In the end all the upgrade meant little as McClurg would find soon after selling Sertia and learning his $20,000 refrigeration upgrade had been removed by its new owner who had been led to believe the system drew too much power. “A big compressor takes a lot more amps to run,” admits McClurg, “but they end up running a fraction of the time the smaller ones do and the end result is a fraction of the total amp hours.

“The guy just didn’t understand it (the system),” says McClurg. Make sure the same can’t be said of you.

Vacuum pack it

Discovery, geared towards maximising fun on the water as it was, didn’t travel light.
Far from it, actually. Its toy list would range from a plethora of 15 surfboards and 25 kites to stand up paddle boards and various parasailing gear.
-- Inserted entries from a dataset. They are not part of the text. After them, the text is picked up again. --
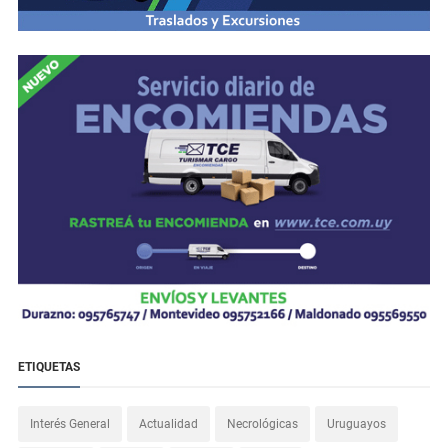
ETIQUETAS
Interés General
Actualidad
Necrológicas
Uruguayos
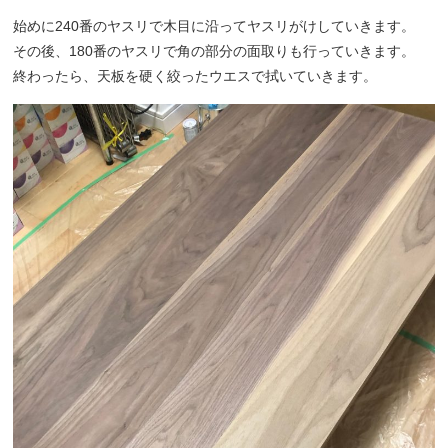
始めに240番のヤスリで木目に沿ってヤスリがけしていきます。
その後、180番のヤスリで角の部分の面取りも行っていきます。
終わったら、天板を硬く絞ったウエスで拭いていきます。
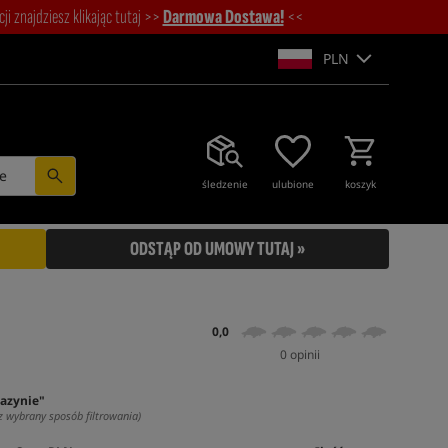
i znajdziesz klikając tutaj >>
Darmowa Dostawa!
<<
PLN
e
śledzenie
ulubione
koszyk
ODSTĄP OD UMOWY TUTAJ »
0,0
0 opinii
azynie"
z wybrany sposób filtrowania)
Yet, in the middle of a three day passage, two weeks removed from their last big shop, such gear often meant little when there were discerning, empty bellies to fill.

At these times the galley vacuum packing machine took centre stage. “For our passages and stuff, we were always eating salads 30 days after we’d left, which was pretty remarkable,” says McClurg who adds many of his chefs would cook up a storm while in port, seal it and more or less forget about it until time called for a tasty curry or other tantalising meat dish.

As for purchasing dry goods such as flour and sugar in remote island destinations, the airtight seal was equally important in combating weevils and other insects where items remain for long periods on either warehouse floors or shop shelves. “That’s just the nature of cruising, there’s not a lot you can do about [the storage issues],” says the
veteran captain.

He adds that even in the most remote outposts in the Marshall Islands, such basic provisions were commonly found and at such times, more than ever, McClurg insists such equipment “is a very handy thing to have on a boat.”

Lastly, never forget passion paves the way

Regardless of the Discovery captain’s best efforts in doing his part to keep his vessel well provisioned, McClurg is the first to give the credit to his chefs who managed to work their magic despite constraints most land based chefs will never comprehend. “Our [galley] was horrible,” admits McClurg, who was forced to fill in as chef for one trying week due to a crew issue emergency, an experience he’d prefer to forget. “[The galley] really made it hard for chefs to turn out the calibre of meals that they did. I don’t know how they do it.”

It would be naive to imply the culinary training of many of those who worked aboard Discovery wasn’t a large part of the answer to McClurg’s question. This being the simple desire to truly want to create the best food  possible and sweltering tropical heat, cramped quarters, slim pickings, third world conditions and language barriers be damned.

“The markets are always a trip,” says McClurg. “It’s always an adventure.”